Judge Bob Helfrich threw out the conviction in response to a petition by Gov. Haley Barbour, several former judges, a university president and others.

"Because this matter did begin here, it should end here," Helfrich said during a brief hearing. "To me, this is not a black and white issue; it's a right and wrong issue. To correct that wrong, I am compelled to do the right thing."

Beginning in 1956, after Kennard served four years in the Army, he repeatedly attempted to enroll at what is now the University of Southern Mississippi. The attempts angered segregationist leaders who were determined to fight integration at the Hattiesburg campus.

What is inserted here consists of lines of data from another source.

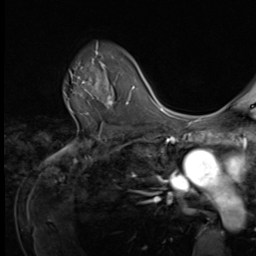
Breast MRI (dynamic contrast-enhanced), one axial slice; slice 47 of 64 in the series (ordered by position); cropped to one breast; dynamic contrast-enhanced series, time point 2 of 9 at this slice position (early post-contrast); 3 T; TE 1.5 ms, TR 4.7 ms; 2.5 mm slice thickness; 256 × 256 image matrix. Female patient.
Annotated regions visible in this slice (semi-automatic segmentation, software-assisted and operator-edited):
- enhancing-tissue mask used for the functional tumour volume (all voxels passing the contrast-enhancement thresholds inside the analysis volume; usually the tumour): box from (x=64, y=53) to (x=109, y=105) px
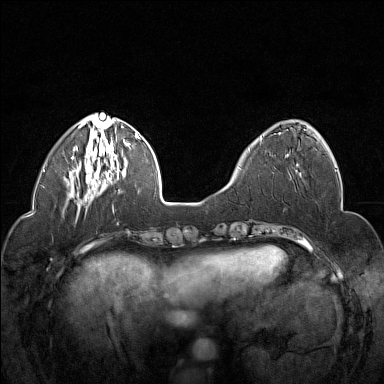
Breast MRI (dynamic contrast-enhanced), one axial slice. Slice 51 of 160 in the series (ordered by position). Dynamic contrast-enhanced series, time point 2 of 7 at this slice position (early post-contrast). 1.5 T. TE 1.8 ms, TR 5 ms. 384 × 384 image matrix. Female patient.
Outlined on this slice (semi-automatic segmentation, software-assisted and operator-edited):
- enhancing-tissue mask used for the functional tumour volume (all voxels passing the contrast-enhancement thresholds inside the analysis volume; usually the tumour): bounding box [x1, y1, x2, y2] px = [261, 136, 289, 157]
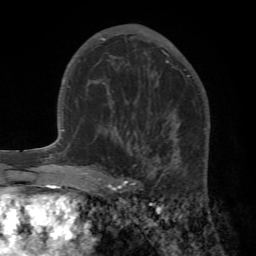
Breast MRI (dynamic contrast-enhanced), one axial slice. Slice 36 of 72 in the series (ordered by position). Cropped to one breast. Dynamic contrast-enhanced series, time point 2 of 7 at this slice position (early post-contrast). 1.5 T. TE 4.2 ms, TR 8.7 ms. 2.2 mm slice thickness. 256 × 256 image matrix, field of view 180 × 180 mm. Female patient.
Structures marked on this image (semi-automatic segmentation, software-assisted and operator-edited):
- enhancing-tissue mask used for the functional tumour volume (all voxels passing the contrast-enhancement thresholds inside the analysis volume; usually the tumour): box from (x=89, y=106) to (x=210, y=195) px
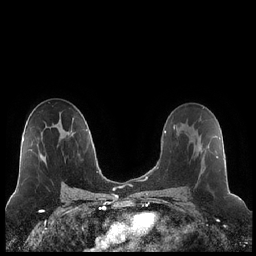
Breast MRI (dynamic contrast-enhanced), one axial slice. Position 132 of 248 along the scan axis. Dynamic contrast-enhanced series, time point 2 of 7 at this slice position (early post-contrast). 1.5 T. TE 1.9 ms, TR 4.2 ms. 0.8 mm slice thickness. 256 × 256 image matrix, field of view 320 × 320 mm. Female patient.
Structures marked on this image (semi-automatic segmentation, software-assisted and operator-edited):
- enhancing-tissue mask used for the functional tumour volume (all voxels passing the contrast-enhancement thresholds inside the analysis volume; usually the tumour): bounding box <192,125,218,158> (left, top, right, bottom; pixels)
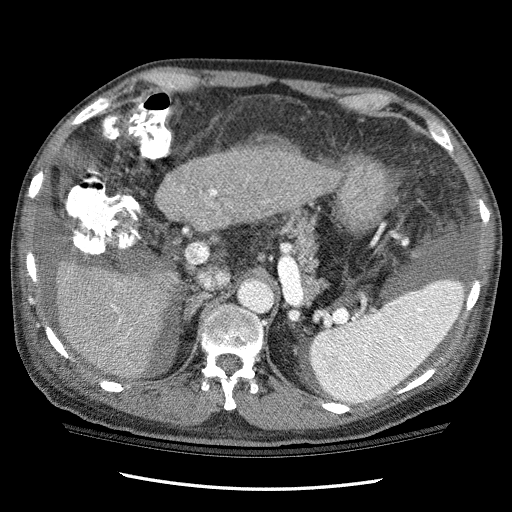
Contrast-enhanced abdominal CT (liver protocol), one axial slice; slice 65 of 114 in the series (ordered by position); 120 kVp; one of 3 acquisitions stored at this slice position; soft-tissue window (W 400 / L 40 HU); 2.5 mm slice thickness; 512 × 512 image matrix, field of view 360 × 360 mm. Case-level facts recorded for this patient, not image findings: diagnosis: hepatocellular carcinoma (patient treated with transarterial chemoembolisation; whether this scan precedes or follows treatment is not stated here); TNM stage (as recorded): Stage-I; Child-Pugh class: C; tumour differentiation: well differentiated; tumour nodularity: uninodular.
Annotated regions visible in this slice (semi-automatic segmentation, software-assisted and operator-edited):
- liver parenchyma outside the tumour (the mass and vessels are separate outlines, so this box may not span the whole liver): bounding box (x1, y1, x2, y2) in pixels: (56, 142, 342, 380)
- mass: (244, 133, 301, 199)
- portal vein: (112, 189, 217, 324)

Kennard was arrested on charges of reckless driving and possession of whiskey. Those charges were later thrown out by the Mississippi Supreme Court, but Kennard was then convicted on the chicken-feed charge.

Steven Drizin, who represents the Kennard family and heads Northwestern University's Center on Wrongful Convictions in Chicago, praised the ruling.

"Martin Luther King Jr. once said that the 'moral arc of the universe is long, but it bends toward justice,"' Drizin said. "It took 46 years, but the moral arc in Mississippi has finally bent toward justice in the case of Clyde Kennard."

In 1993, the university named a building after Kennard, but Mississippi had never taken steps to clear his name. Barbour and the state Parole Board turned down a request to pardon him.

In a statement issued Wednesday, Barbour said he had been working to find a resolution to the case and called the judge's decision the "appropriate, constitutional way for this innocent man to be exonerated."